Hubby suffers from sympathy pregnancy symptoms. I am serious. He gains weight, has all kinds of cravings, and even suffers from some of the same stomach ailments that plague us pregnant women. This can been seen as sweet, funny, and even mildly annoying. Annoying when one is so tired all you want to do is crawl into the fetal position and pass out from exhaustion, leaving your toddler in your partner's capable hands, but said hubby is also not sleeping well, and has passed out before you were able to hand off the parenting baton. Sweet, as it makes him a little more apt to be sympathetic to my ailments.
So here I am, so tied I want to cry, my toddler refuses to nap because she overheard a conversation on the phone that we may or may not get to see her favorite friends after naptime today, and hubby is passed out in the basement after a fitful night of not sleeping. Hubby came to bed as Cookie and I were getting up. So, once again, I am overheated, overtired, and overly pregnant, with yet, another day of no relief.
I am not sure that those who have not been pregnant understand what the "due date" actually means. It is one of those goals that we all strive to meet, but never want to go over. If we are slightly earlier than said "due date" awesome. If we go beyond, someone needs to pay. We are not sure who, but I think everyone who comes in contact with us pays with our misery. I didn't realize how anxious I was to get to 38 weeks, 2 days because that was when Cookie decided to grace us with her presence. I was not sleeping, hubby still is not sleeping, and even Cookie could feel the tension. Well the date has come and gone, and there is some kind of relief knowing that #2 is doing her own thing.
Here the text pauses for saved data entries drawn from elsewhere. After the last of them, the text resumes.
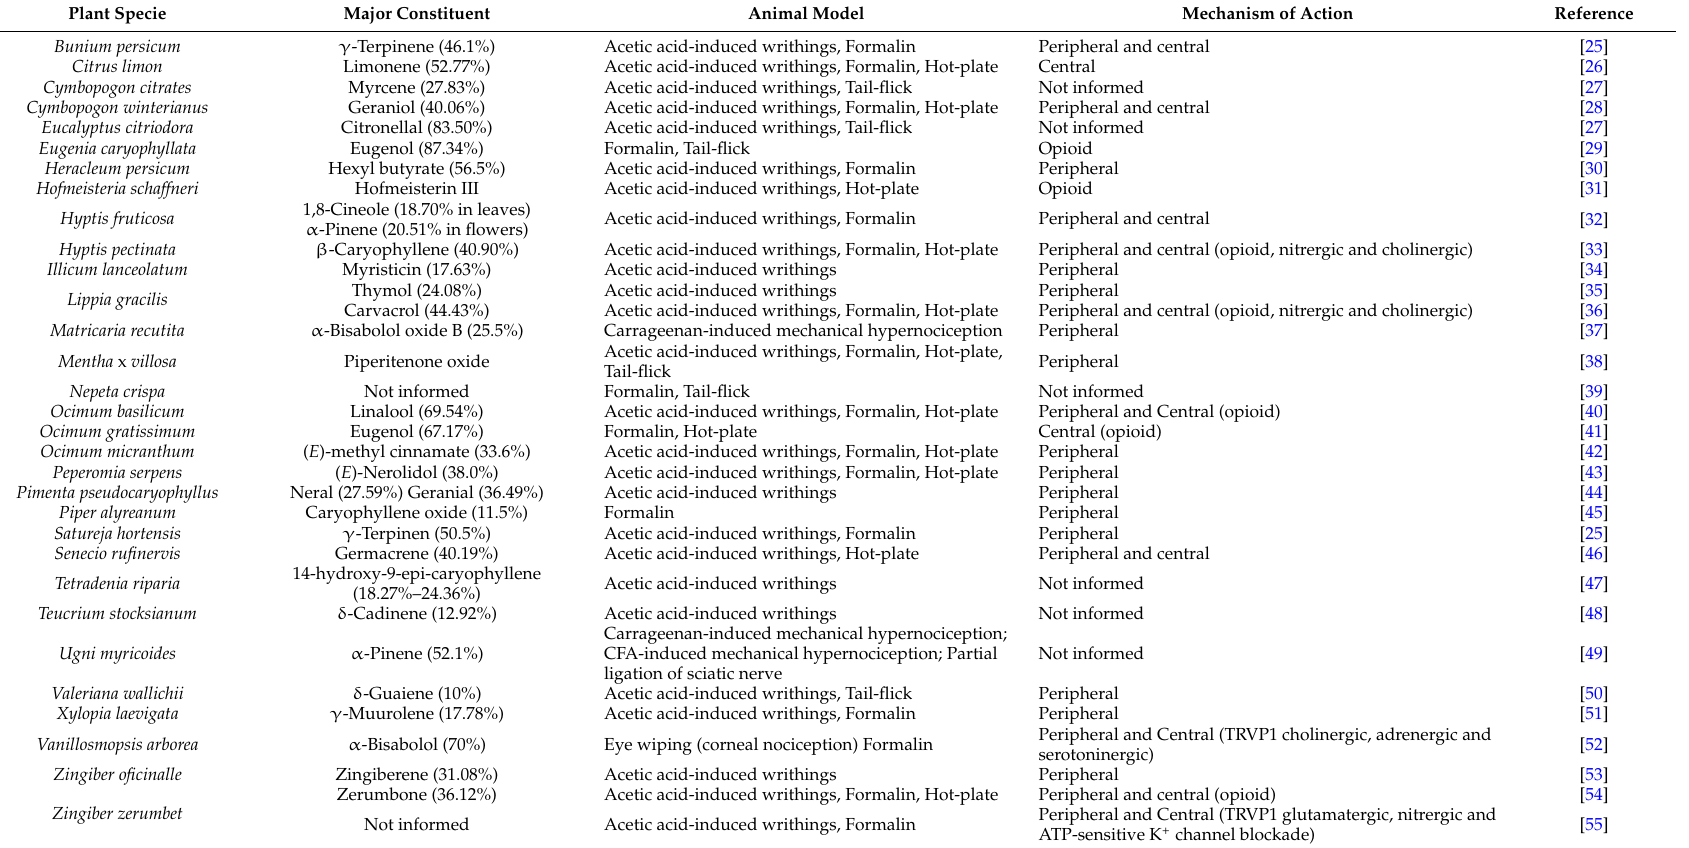
Table 1. Plants essential oils with analgesic-like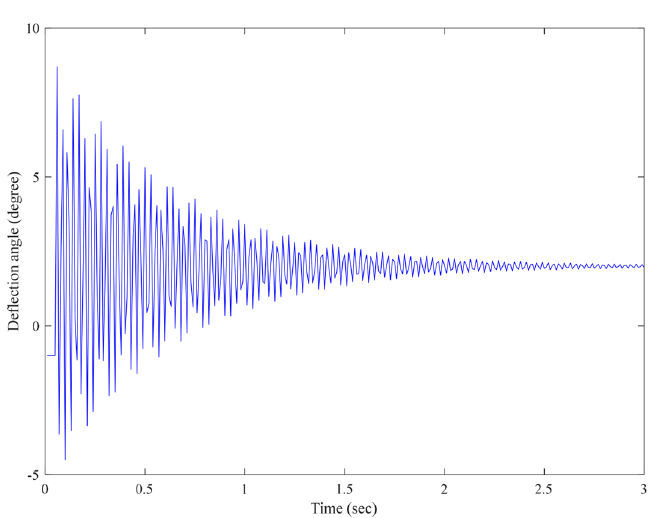
Figure 8. Open-loop step response of EMM disturbed by random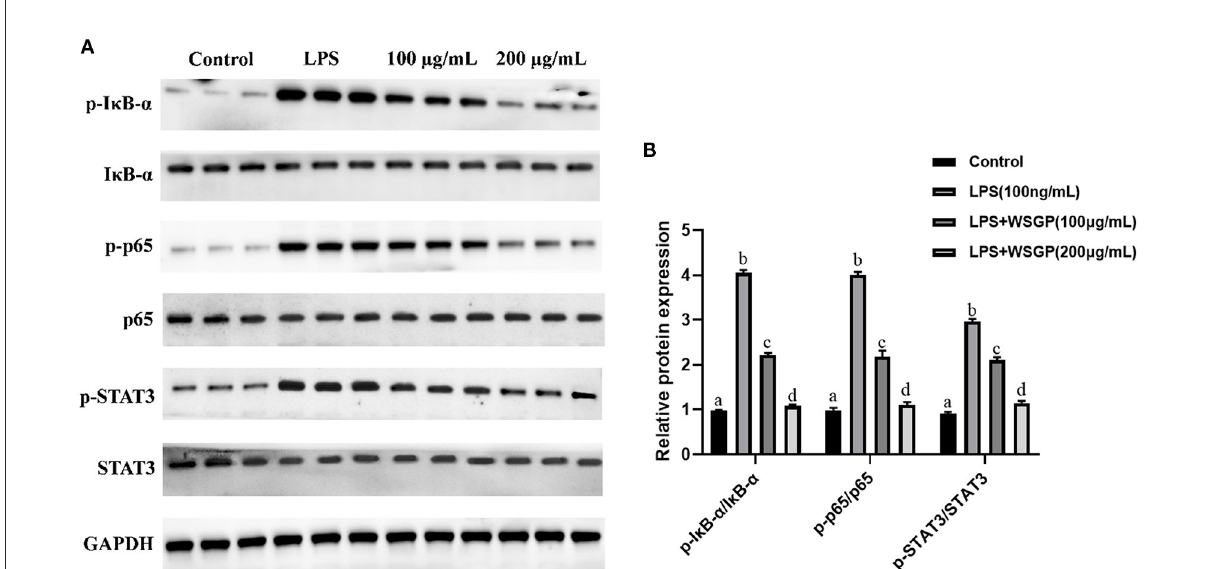
FIGURE7 Inhibitory effect of WSGP on activation of NF- κ B and STAT3 signaling pathways in LPS-induced RAW264.7 macrophages (A) . The data were expressed as means ± SD from three independent experiments (B) . The 100 and 200 µ g/mL groups respectively represented different doses of WSGP intervention while induced by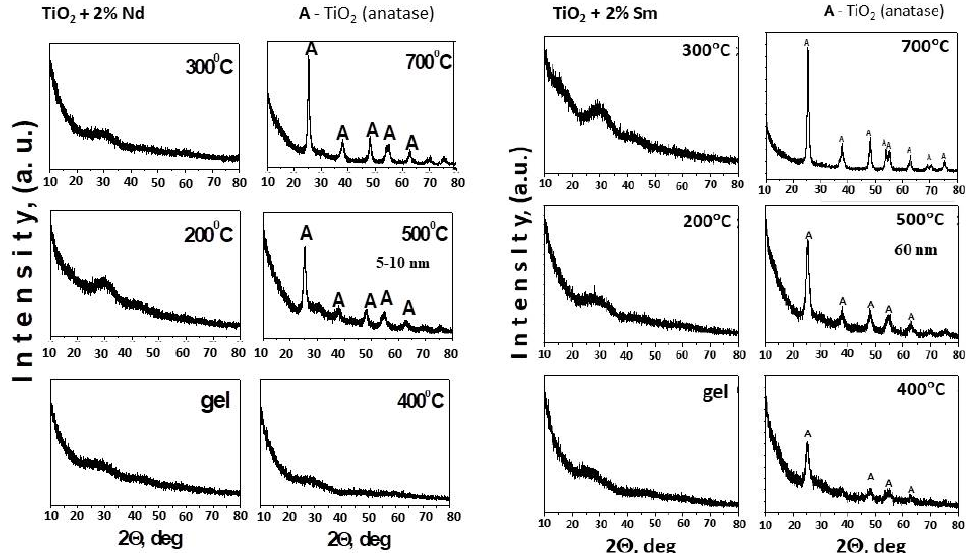
Figure 2. XRD patterns of TiO 2 modified with 2% Nd and 2% Sm heat-treated at different temperatures: (A) TiO 2 -anatase.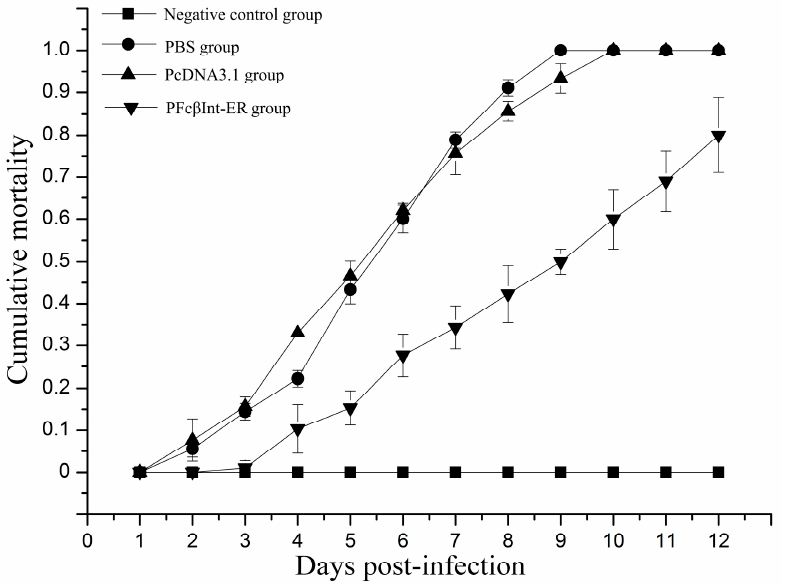
Figure 5. In vivo neutralization assay of WSSV infection with PFc β Int-ER. All groups challenged with WSSV 10 5 virions per shrimp and their mortalities were recorded for 12 days. Shrimp were treated with PBS as a control. The bar represents the SD of the mean ( n = 3).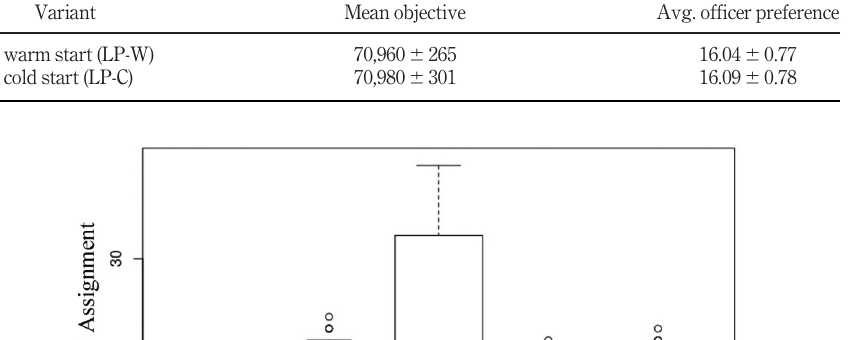
Table 5. Solution quality LP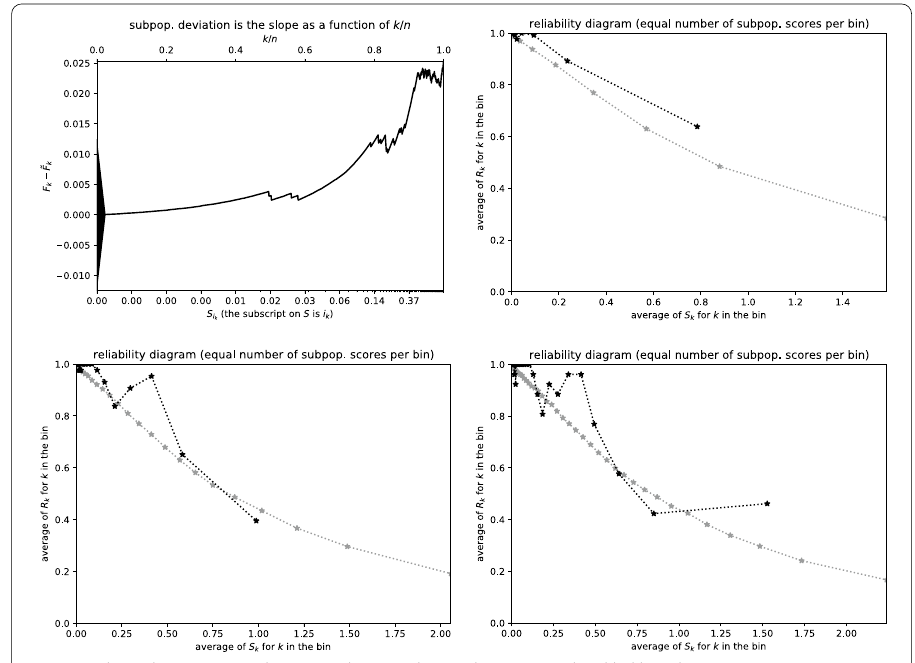
Fig. 15 Cheetah (Acinonyx jubatus), with scores being the negative log-likelihoods; n = 1300; Kuiper’s statistic is 0.02520 /σ = 4.043 , Kolmogorov’s and Smirnov’s is 0.02520 /σ = 4.043 . Only the reliability diagram with 50 bins detects the high deviation for negative log-likelihoods greater than 1.25; the diagrams with only 10 or 30 bins give no indication of the substantial deviation. 30 bins or less are clearly insufficient to resolve the significant deviation, but that is clear only upon comparison with the cumulative plot or with diagrams having many bins. The scalar summary statistics indicate statistically significant deviation of the subpopulation from the full population, in accord with the plot of cumulative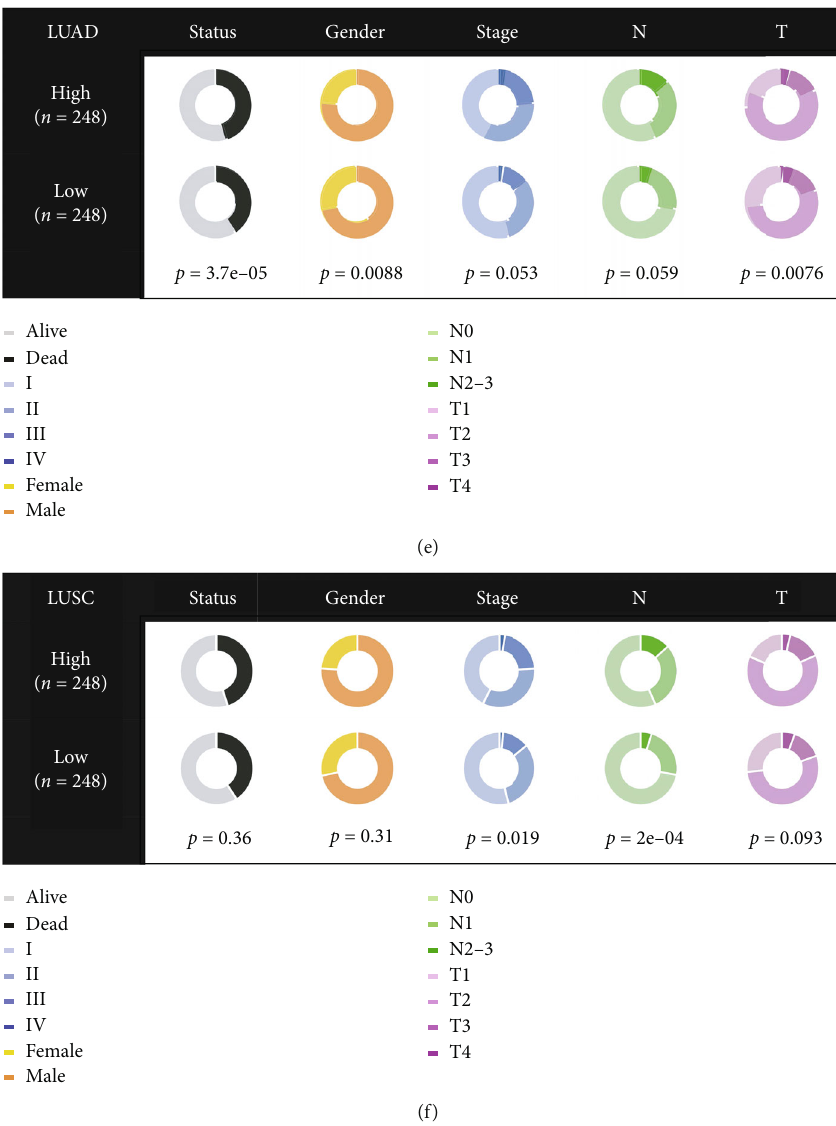
Figure 2: NEIL3 was upregulated in lung cancer and was associated with worse clinical features. Notes: (a – d) a higher NEIL3 expression was found in LUAD, LUAD+GTEx, LUSC, and LUSC+GTEx cohorts; (e, f) clinical correlation of NEIL3 in TCGA-LUAD and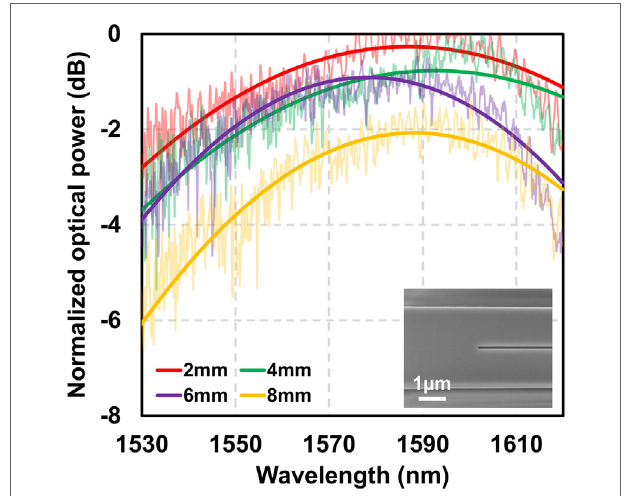
FigUre 4 | spectrum and quadratic function fitting for different waveguide lengths with slot width of 100 nm . The inset shows the coupling region between the strip region and the slot region of the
In the womb Cookie was brutal. She used to beat me up to the point that you could see bruises on my abdomen. I would actually get angry at her, the kicks were so strong and painful. It is no wonder that Cookie came out early. Before putting her in a toddler bed, Cookie would yell to get "Out Out" and now she just jiggles her door handle yelling it. I think she was saying the same thing in the womb. #2 is blessedly mellow. She kicks and squirms and pushes, but rarely do her movements hurt me like Cookie's did. So I am thinking, Cookie was so discontent in the womb, therefore, she came early. #2 is blissfully content in there, so will she come closer to 40 weeks? Maybe 41? I am amazed at how ones body prepared them for the lack of sleep that is coming. But right now, in this moment, I am annoyed at hubby for getting to nap, while I am struggling to stay awake, because Cookie can't sleep.